Pemasaran berjenjang
(bahasa Inggris: multi level marketing atau MLM) adalah sistem
penjualan yang memanfaatkan konsumen sebagai tenaga penyalur secara langsung.
Harga barang yang ditawarkan di tingkat konsumen adalah harga produksi ditambah
komisi yang menjadi hak konsumen karena secara tidak langsung telah membantu
kelancaran distribusi.
Ada beberapa fatwa ulama
yang penulis sarikan yang menjelaskan mengenai hukum MLM yang sebenarnya. Ada
sebagian ulama yang memberikan penjelasan syarat-syarat dan gambaran bagaimana
MLM bisa masuk kategori halal.
Pertama: Fatwa Al Lajnah Ad
Daimah (Komisi Fatwa di Kerajaan Saudi Arabia) tentang MLM yang Terlarang
Dalam fatwa Al Lajnah Ad
Daimah no. 22935 tertanggal 14/3/1425 H menerangkan mengenai MLM yang terlarang
terhimpun berbagai permasalahan berikut:
1. Di dalamnya terdapat
bentuk riba fadhl dan riba nasi-ah. Anggota diperintahkan membayar sejumlah uang yang jumlahnya
sedikit lantas mengharapkan timbal balik lebih besar, ini berarti menukar
sejumlah uang dengan uang yang berlebih. Ini jelas adalah bentuk riba yang
diharamkan berdasarkan nash dan ijma’. Karena sebenarnya yang terjadi adalah tukar menukar uang. Dan
bukan maksud sebenarnya adalah untuk menjadi anggota (seperti dalam syarikat)

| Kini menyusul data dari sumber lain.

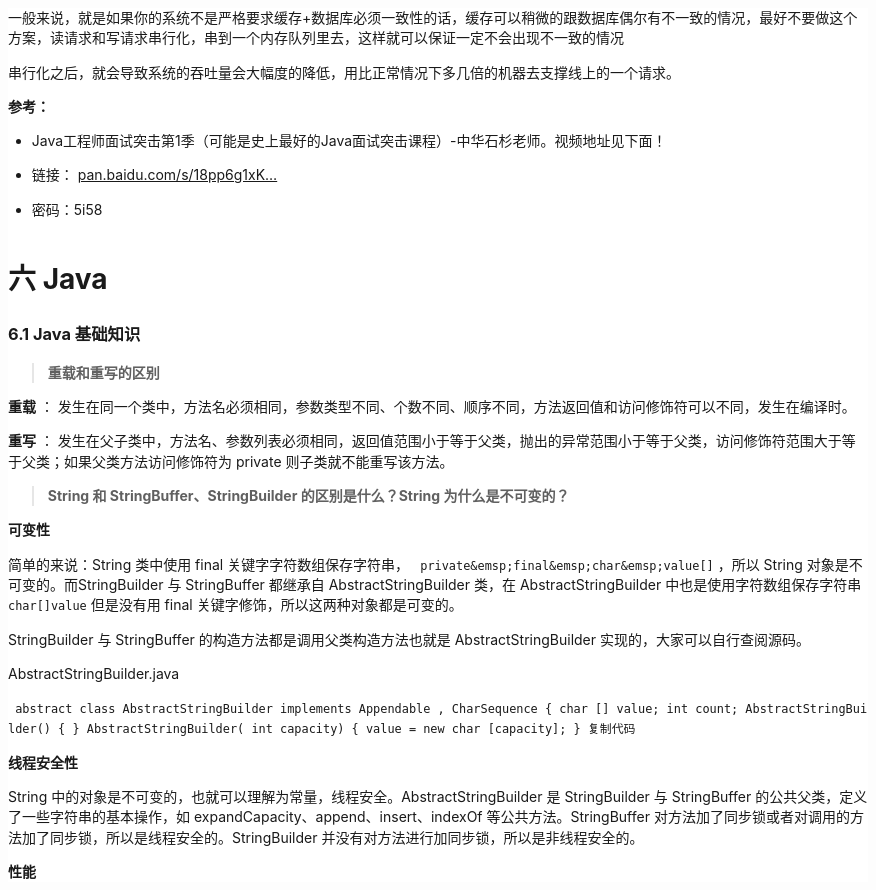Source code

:一般来说，就是如果你的系统不是严格要求缓存+数据库必须一致性的话，缓存可以稍微的跟数据库偶尔有不一致的情况，最好不要做这个方案，读请求和写请求串行化，串到一个内存队列里去，这样就可以保证一定不会出现不一致的情况

串行化之后，就会导致系统的吞吐量会大幅度的降低，用比正常情况下多几倍的机器去支撑线上的一个请求。

**参考：**

* Java工程师面试突击第1季（可能是史上最好的Java面试突击课程）-中华石杉老师。视频地址见下面！

* 链接： [pan.baidu.com/s/18pp6g1xK…]( https://link.juejin.im?target=https%3A%2F%2Fpan.baidu.com%2Fs%2F18pp6g1xKVGCfUATf_nMrOA )
* 密码：5i58

# 六 Java #

### 6.1 Java 基础知识 ###

> 
> 
> 
> **重载和重写的区别**
> 
> 

**重载** ： 发生在同一个类中，方法名必须相同，参数类型不同、个数不同、顺序不同，方法返回值和访问修饰符可以不同，发生在编译时。

**重写** ： 发生在父子类中，方法名、参数列表必须相同，返回值范围小于等于父类，抛出的异常范围小于等于父类，访问修饰符范围大于等于父类；如果父类方法访问修饰符为 private 则子类就不能重写该方法。

> 
> 
> 
> **String 和 StringBuffer、StringBuilder 的区别是什么？String 为什么是不可变的？**
> 
> 

**可变性**

简单的来说：String 类中使用 final 关键字字符数组保存字符串， ` private&emsp;final&emsp;char&emsp;value[]` ，所以 String 对象是不可变的。而StringBuilder 与 StringBuffer 都继承自 AbstractStringBuilder 类，在 AbstractStringBuilder 中也是使用字符数组保存字符串 ` char[]value` 但是没有用 final 关键字修饰，所以这两种对象都是可变的。

StringBuilder 与 StringBuffer 的构造方法都是调用父类构造方法也就是 AbstractStringBuilder 实现的，大家可以自行查阅源码。

AbstractStringBuilder.java

` abstract class AbstractStringBuilder implements Appendable , CharSequence { char [] value; int count; AbstractStringBuilder() { } AbstractStringBuilder( int capacity) { value = new char [capacity]; } 复制代码`

**线程安全性**

String 中的对象是不可变的，也就可以理解为常量，线程安全。AbstractStringBuilder 是 StringBuilder 与 StringBuffer 的公共父类，定义了一些字符串的基本操作，如 expandCapacity、append、insert、indexOf 等公共方法。StringBuffer 对方法加了同步锁或者对调用的方法加了同步锁，所以是线程安全的。StringBuilder 并没有对方法进行加同步锁，所以是非线程安全的。

**性能**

sehingga tidak berpengaruh dalam hukum.
2. Di dalamnya terdapat
bentuk ghoror (spekulasi tinggi atau untung-untungan) yang diharamkan
syari’at. Karena anggota tidak mengetahui apakah ia bisa menarik anggota yang
lain ataukah tidak. Pemasaran berjenjang atau sistem piramida jika berlangsung,
suatu saat akan mencapai titik akhir. Anggota baru tidaklah mengetahui apakah
ketika menjadi bagian dari sistem, ia berada di level tertinggi sehingga bisa
mendapat untung besar atau ia berada di level terendah sehingga bisa rugi
besar. Kenyataan yang ada, anggota sistem MLM kebanyakan merugi kecuali sedikit
saja yang berada di level atas sehingga beruntung besar. Jadi umumnya, sistem
ini mendatangkan kerugian dan inilah hakekat ghoror. Ghoror adalah ada kemungkinan rugi besar atau untung besar. Padahal
Nabi shallallahu ‘alaihi wa sallam telah
melarang dari jual beli ghoror sebagaimana disebutkan oleh Muslim dalam kitab shahihnya.
3. Di dalam MLM terdapat
bentuk memakan harta orang lain dengan cara yang batil. Karena yang sebenarnya
untung adalah perusahaan (syarikat) dan anggota telah ditentukan untuk
mengelabui yang lain. Ini jelas diharamkan karena Allah Ta’ala berfirman,
يَا أَيُّهَا الَّذِينَ آَمَنُوا لَا تَأْكُلُوا أَمْوَالَكُمْ
بَيْنَكُمْ بِالْبَاطِلِ إِلَّا أَنْ تَكُونَ تِجَارَةً عَنْ تَرَاضٍ مِنْكُمْ
“Hai orang-orang yang beriman, janganlah kamu saling memakan harta
sesamamu dengan jalan yang batil, kecuali dengan jalan perniagaan yang berlaku
saling ridho di antara kamu” (QS. An Nisa’: 29).
4. Di dalam muamalah ini
terdapat penipuan dan pengelabuan terhadap manusia. Karena orang-orang mengira
bahwa dengan menjadi anggota nantinya mereka akan mendapatkan untung yang
besar. Padahal sebenarnya hal itu tidak tercapai. Ini adalah bentuk penipuan
yang diharamkan dalam syari’at. Dan Nabi shallallahu ‘alaihi wa
sallam bersabda,
مَنْ غَشَّ فَلَيْسَ مِنِّى
“Barangsiapa menipu maka dia bukan dari golonganku.” (HR. Muslim dalam shahihnya).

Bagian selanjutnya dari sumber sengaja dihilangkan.